Reporter: Lidya Yuniartha | Editor: Khomarul Hidayat
KONTAN.CO.ID - JAKARTA. Kementerian Perhubungan (Kemenhub) mengumumkan kenaikan tarif ojek online (ojol) di zona II atau di wilayah Jakarta, Bogor, Depok, Tangerang dan Bekasi (Jabodetabek) per 16 maret 2020.
Kemenhub menaikkan biaya jasa batas bawah sebesar Rp 250 per km, dan biaya jasa batas bawah naik Rp 150 per km. Sehingga tarif batas bawah menjadi Rp 2.250 per km dan tarif batas atas menjadi Rp 2.650 per km. Sementara, biaya jasa minimal sebesar Rp 9.000 hingga Rp 10.500.
Ketua Harian YLKI Tulus Abadi mengatakan, kenaikan tarif ojol ini memang masih dalam bisa dijangkau oleh konsumen. Namun, dia mengatakan setidaknya ada beberapa catatan yang perlu diperhatikan dengan kenaikan tarif ini.
Baca Juga: Tarif ojol di wilayah Jabotabek resmi naik mulai 16 Maret 2020
Pertama, terkait dengan pembuatan kebijakan, YLKI meminta agar pemerintah tak membuat sebuah kebijakan publik lantaran adanya tekanan dari massa. Menurutnya, penetapan sebuah kebijakan harus didasarkan pada kebutuhan.
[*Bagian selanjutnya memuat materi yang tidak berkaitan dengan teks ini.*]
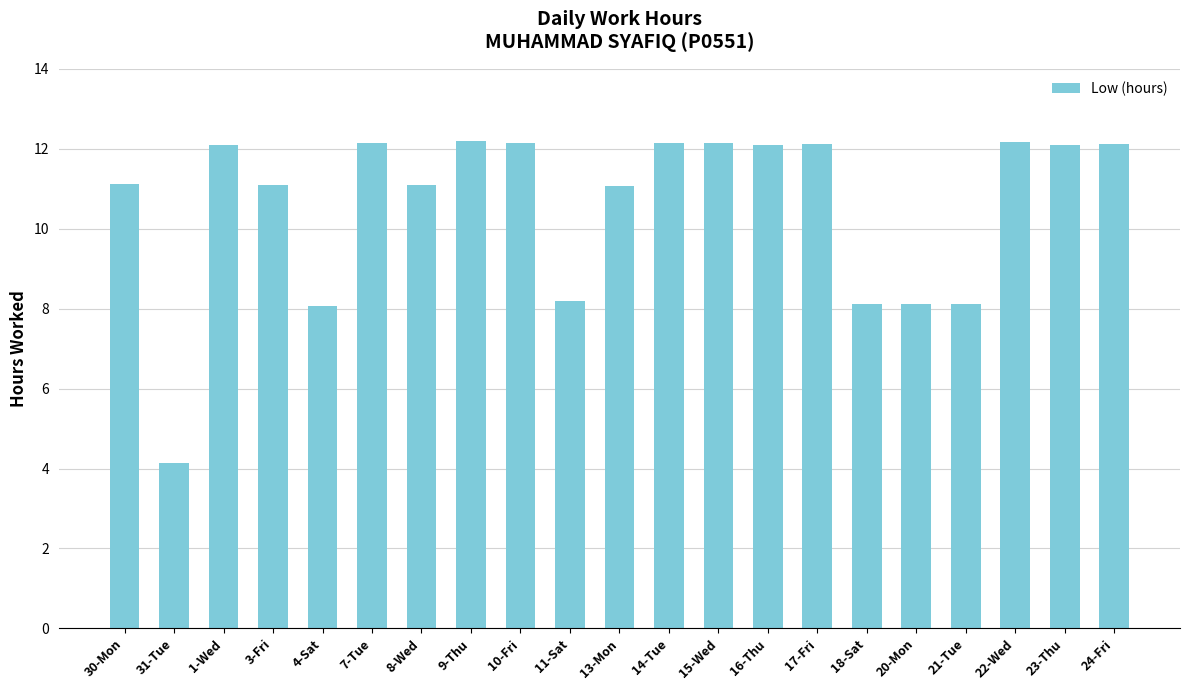

How many bars are there in total?

21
“Jangan sampai kenaikan ini dilakukan karena ada aksi demonstrasi. Dari sisi kebijakan publik itu tidak sebat kalau ada tekanan-tekanan dari massa,” ujar Tulus, Selasa (10/3).
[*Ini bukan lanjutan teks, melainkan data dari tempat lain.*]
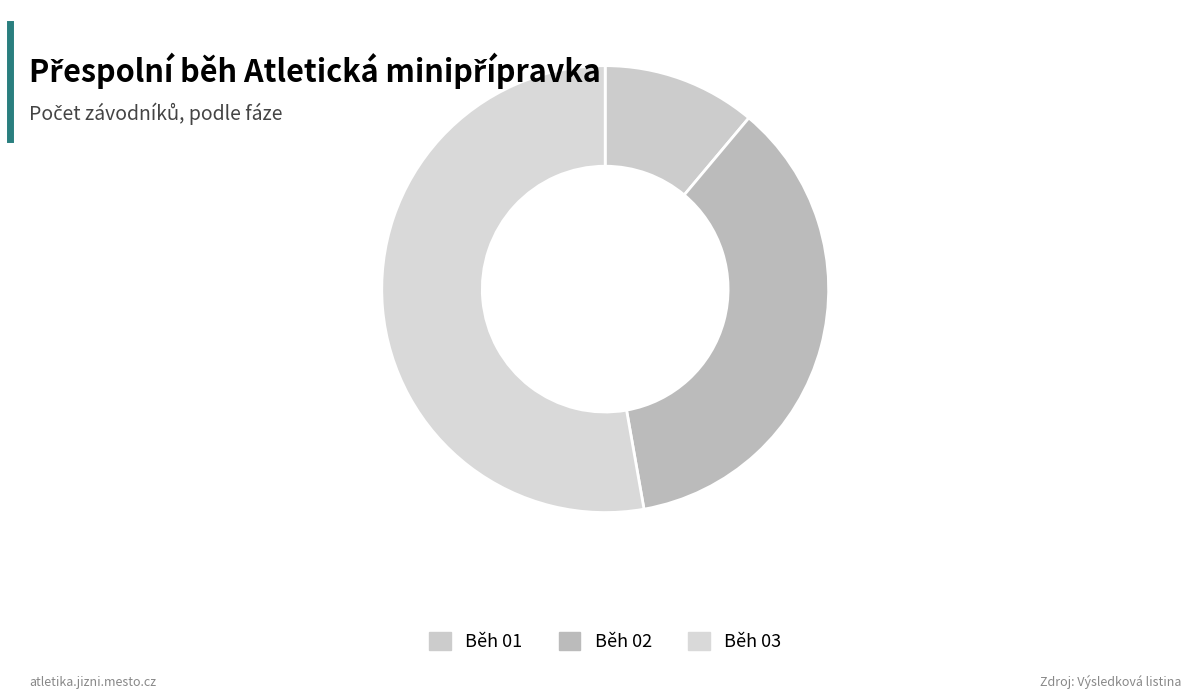

How many slices are in this pie chart?

3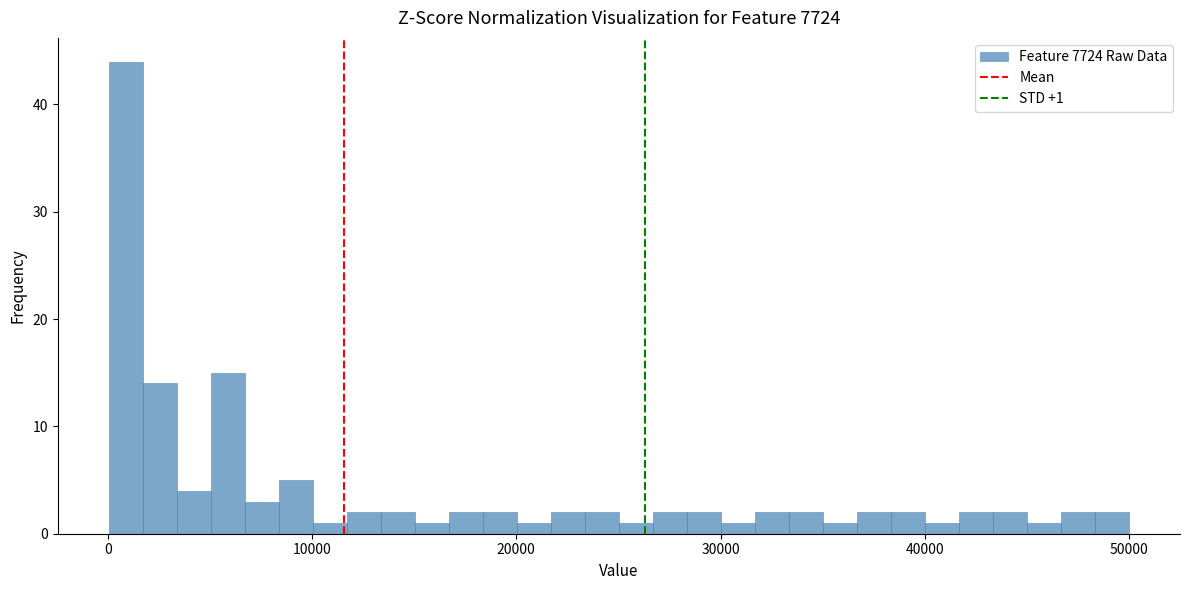

Around what value on the x-axis is the tallest bar? Give the approximate position of its centre, as read against the axis.

1000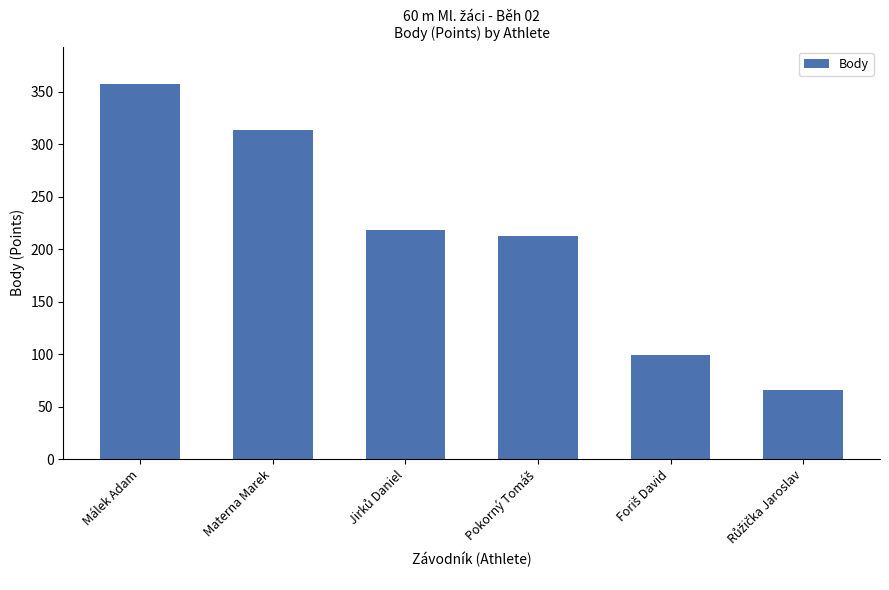

Reading left to right, list all the values displayed in this chart.

357	313	218	212	99	66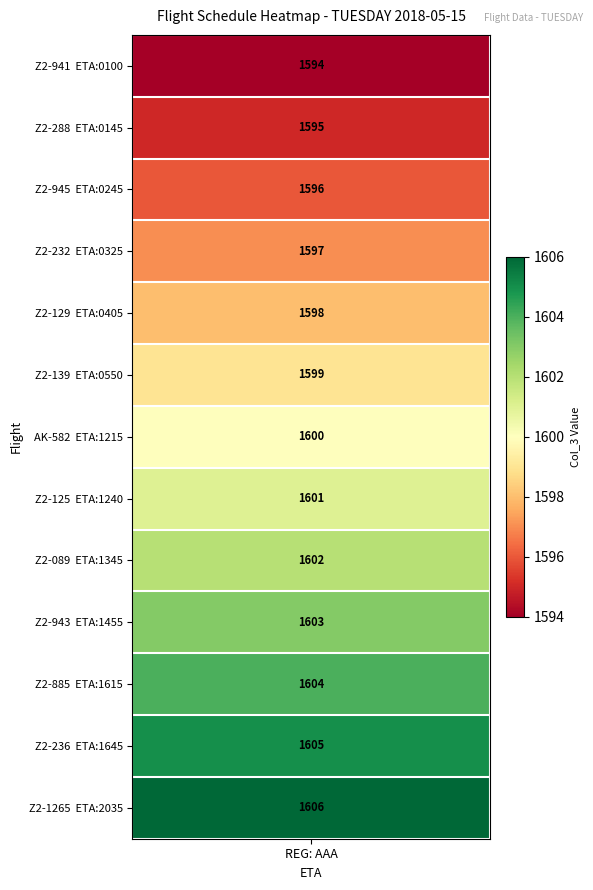

Reading right to left, what are all the values shown in this chart?

eta: 12=2035	11=1645	10=1615	9=1455	8=1345	7=1240	6=1215	5=550	4=405	3=325	2=245	col_3=145	eta=100
col_3: 12=1606	11=1605	10=1604	9=1603	8=1602	7=1601	6=1600	5=1599	4=1598	3=1597	2=1596	col_3=1595	eta=1594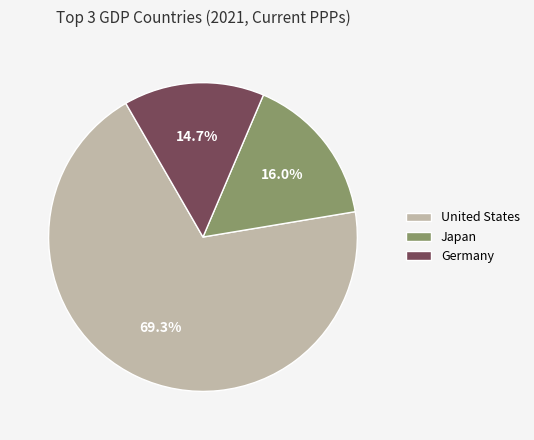

How much of the chart is everything except Germany?

85.3%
Kedua, YLKI mengingatkan bahwa sepeda motor memiliki tingkat keamanan yang paling rendah khususnya untuk angkutan unum. “Munculnya ojek online itu kecelakaan sejarah karena kita terlambat merespons dan mewujudkan angkutan umum yang manusiawi, memadai dan terjangkau oleh konsumen,” tutur Tulus.
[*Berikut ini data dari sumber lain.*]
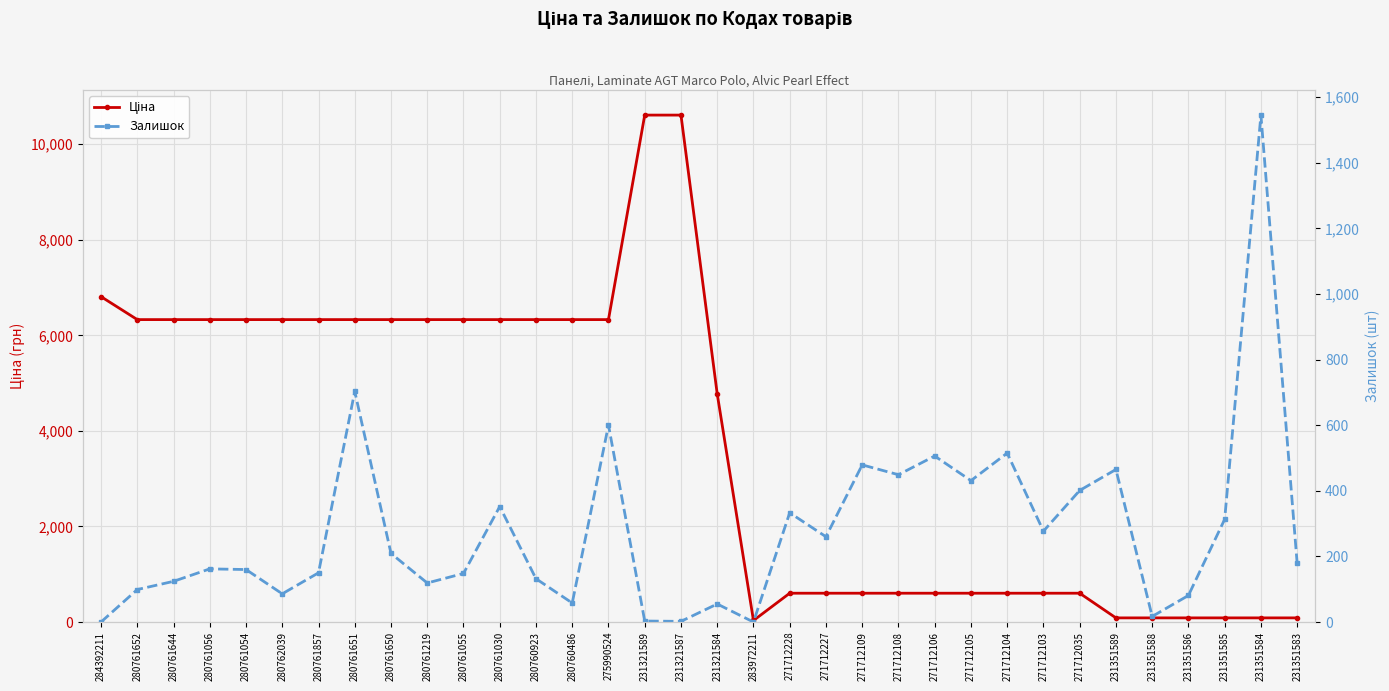

How many categories are shown in the chart?

34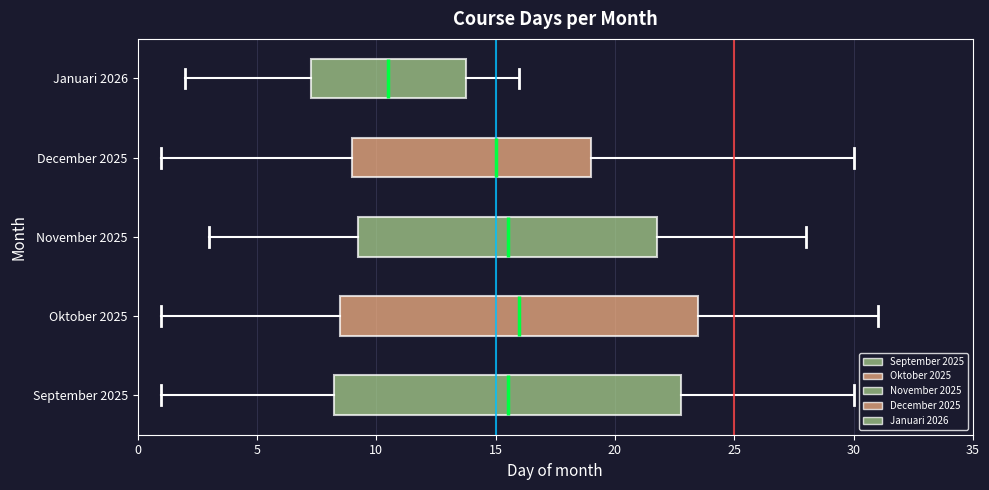

Which box's median line is the furthest to the left?

Januari 2026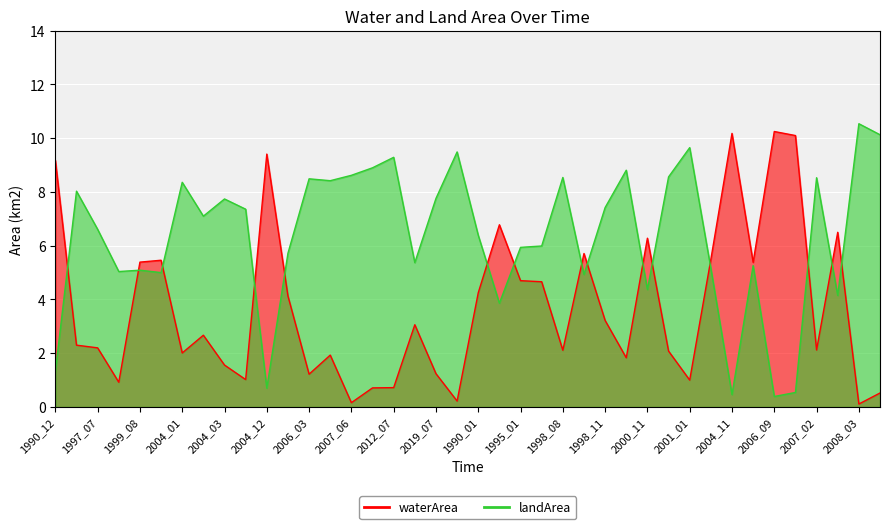

Count the number of data series in this chart.

2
Mengingat tingkat keamanannya yang rendah, Tulus meminta agar keamanan bagi pengguna ojol dan pengemudi ditingkatkan, sehingga kecelakaan dapat dihindari.
Baca Juga: Tarif naik, Gojek dan Grab prediksi frekuensi permintaan terhadap ojol turun sesaat
Tak hanya kemanan, pelayanan ojol pun harus ditingkatkan dengan asanya kenaikan tarif ini. Menurutnya, penyediaan masker dan penutup kepala seperti dulu perlu dikembalikan. Bila perlu, jas hujan pun harus disediakan kepada pengemudi dan pengguna ojol.
“Ini penting karena roda dua tidak safety dan tidak layak jadi angkutan umum sehingga harus dibekali hal-hal perlindungan konsumen dan pengemudi,” jelas Tulus.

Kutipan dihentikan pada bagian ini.